Quota is State-specific, says court.
Reservation is State-specific, but Delhi is a ‘miniature India’ where the “pan-India reservation rule” applies, the Supreme Court held on Thursday.
A five-judge Constitution Bench led by Justice Ranjan Gogoi unanimously held that “a person belonging to a Scheduled Caste in one State cannot be deemed to be a Scheduled Caste person in relation to any other State to which he migrates for the purpose of employment or education.”

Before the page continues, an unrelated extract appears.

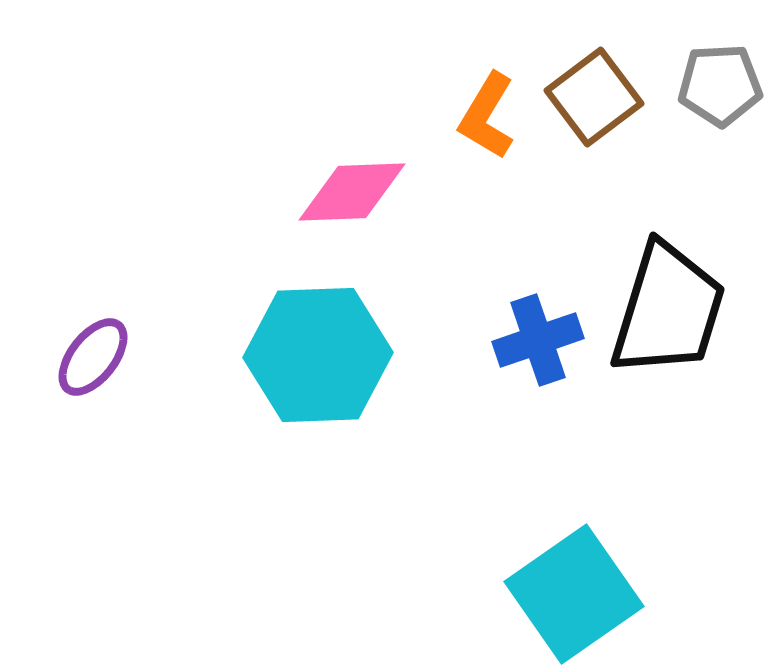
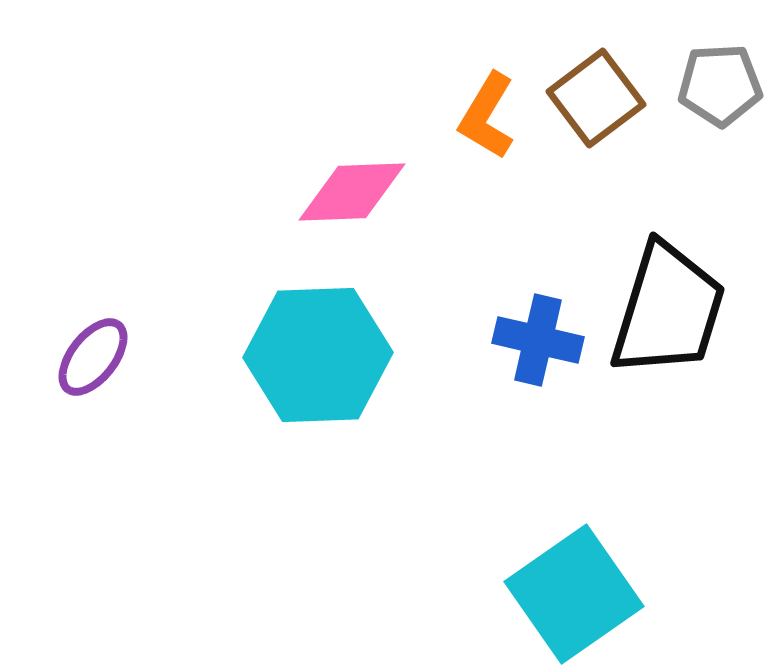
brown square: moved 2 px right, 1 px down
blue cross: rotated 32 degrees clockwise
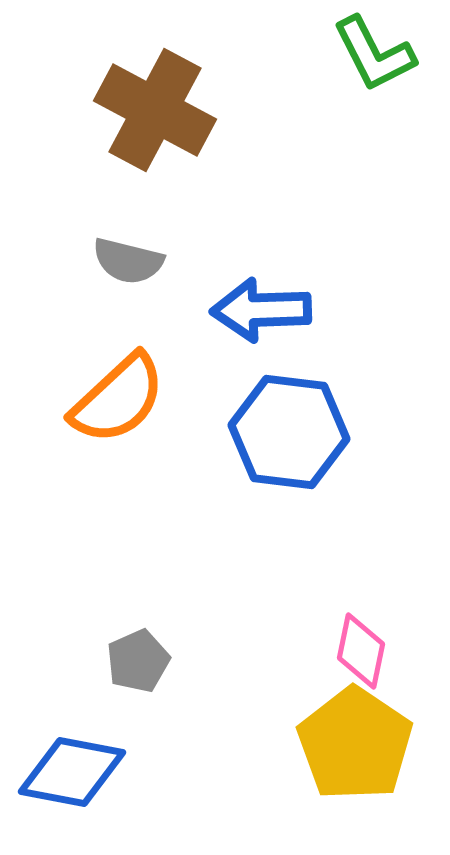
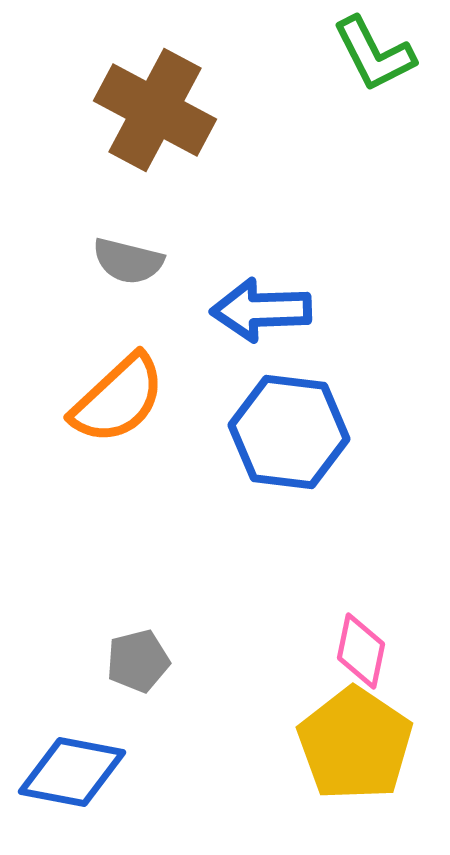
gray pentagon: rotated 10 degrees clockwise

“The benefits of reservation provided for by the Constitution would stand confined to the geographical territories of a State/Union Territory in respect of which the lists of Scheduled Castes/Scheduled Tribes have been notified by the Presidential Orders issued from time to time,” Justice Gogoi, who spoke for the Bench, wrote in the main judgment.
The other members of the Bench were Justices N.V. Ramana, R. Banumathi, M.M. Shantanagoudar and S. Abdul Nazeer.
Dissenting opinion
But Justice Banumathi, in a separate opinion, dissented with the majority opinion on the point that the pan-India reservation rule for Delhi was “fully in accord with the constitutional structure of a federal polity.”
Justice Banumathi said the very object of the constitutional scheme of upliftment of the SCs/STs of these Union Territories would be defeated if pan-India reservation is allowed in Union Territories like Delhi.
However, Justice Banumathi agreed that reservation should be State-specific.
The Constitution Bench was answering a reference made to it in Bir Singh versus Delhi Jal Board, a 2013 case, on the legal question whether a Scheduled Caste person from a State would be accorded the same concessions in employment in another State.